The film is a dreamlike experience that centers on four wealthy Fascist Italian men of great importance and power, circa 1944, who decide to kidnap eighteen teenage boys and girls- the youngsters must be the cream of the crop and flawless in appearance, only the most attractive will do- one girl missing a tooth is immediately cast aside as a reject.

Whether the girl flaunted her marred appearance is open to interpretation.

The youths are then taken to an enormous palace where they are stripped of all clothing and forced to endure four months of torture, sexual perversions, and humiliations at the whim of and for the entertainment of their captors.

Finally, at the end of their terms, most are tortured to death by way of scalping, removal of tongues, or having their sexual organs burned off.

Also living in the palace are four aging prostitutes who enthrall the men, along with the reluctant prisoners, with tales of kinky and perverted sexual encounters from their younger days mostly involving anal sex.

The film is divided into four sections based on Dante’s Divine comedy: the Anteinferno, the Circle of Manias, the Circle of Shit, and the Circle of Blood.

In one sadistically disturbing scene, one of the young girls is forced to eat human excrement by one of her wealthy captors.

In another, during the Circle of Shit, everyone dines on a meal consisting of human excrement where lewd sex occurs.

One of the female prisoners is tricked into eating food laced with nails- a contest to determine who has the best buttocks results in the winner being brutally murdered.

Everyone in the film is bisexual and there are repeated scenes of extreme, almost pornographic, violent sex scenes.

On a side note, most of the youngsters (non-actors) reported having a ball while filming Salo and knew not what the film was really about, so the feeling on the set was light-hearted, nothing like the finished product.

While deeply disturbing, Salo is a film that some, or many, will simply not get or look beyond the obvious for a deeper message. It is a masterpiece in its ugliness, rawness, and political statements and is quite artistic once one gets past the brutality and rawness of the film.

Salo contains much political symbolism- the excrement serves as the filth of Nazi Germany and authoritarian figures throughout Europe such as Hitler and Mussolini, the abuse of power that was rampant during the time of the film (World War II era), and the entire film is about the abuse that powerful people (the wealthy fascists equate to powerful Germans) inflicted on the weak (the innocent boys and girls mirror the Jews and the weak).

Is Salo a disturbing, grotesque film? It is. Is it mindless torture for the sake of torture like movies as extreme as Saw and Hostel? It is not. It is an art film, not a horror film.

Banned in many countries for decades due to the extreme content of rape, murder, and torture of individuals thought to be under the age of eighteen, it remains widely banned to this day in several countries.

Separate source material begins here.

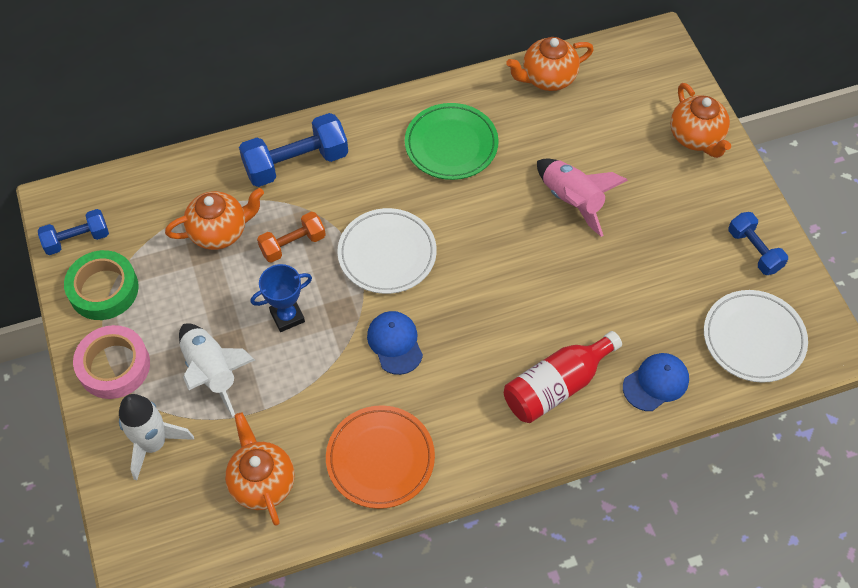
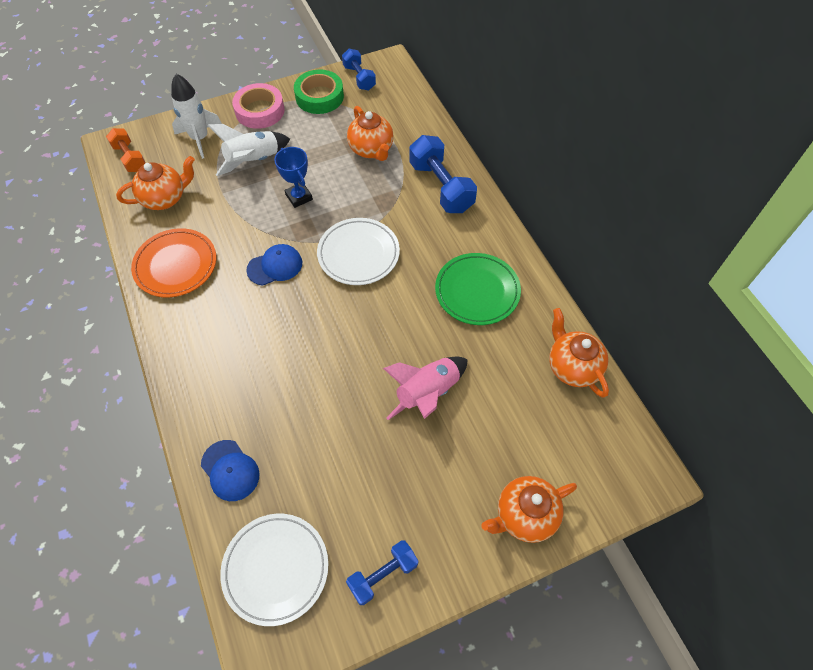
camera: 85 degrees right, 0 degrees up
orange dumbbell [257,212,326,263] -> orange dumbbell moved to [106,128,146,172]
red bottle [504,331,622,423] -> none

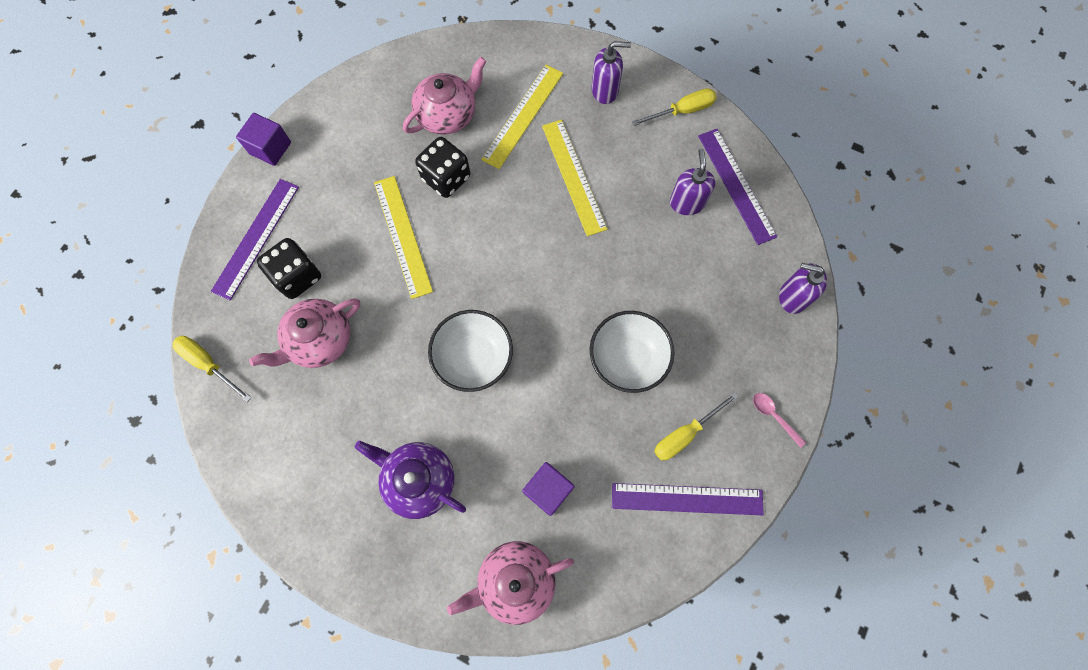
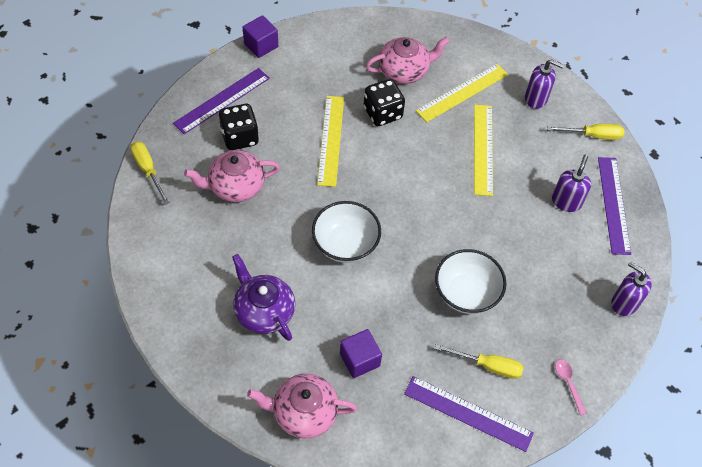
camera: 20 degrees right, 15 degrees down
yellow screwdriver [654,392,739,460] -> yellow screwdriver turned 150 degrees counterclockwise [435,344,523,379]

Many filmmakers, actors, and historians struggle to maintain the artistic merit of the film.

To fully get Salo, one must delve into the mind of the filmmakers and recognize that it is a statement film, filled with symbolism that challenges and questions the politics of its time.

Director, Pier Paolo Pasolini, was brutally murdered by a male prostitute shortly before the film’s release.

Salo (1975) is one of the most disturbing films I have ever viewed.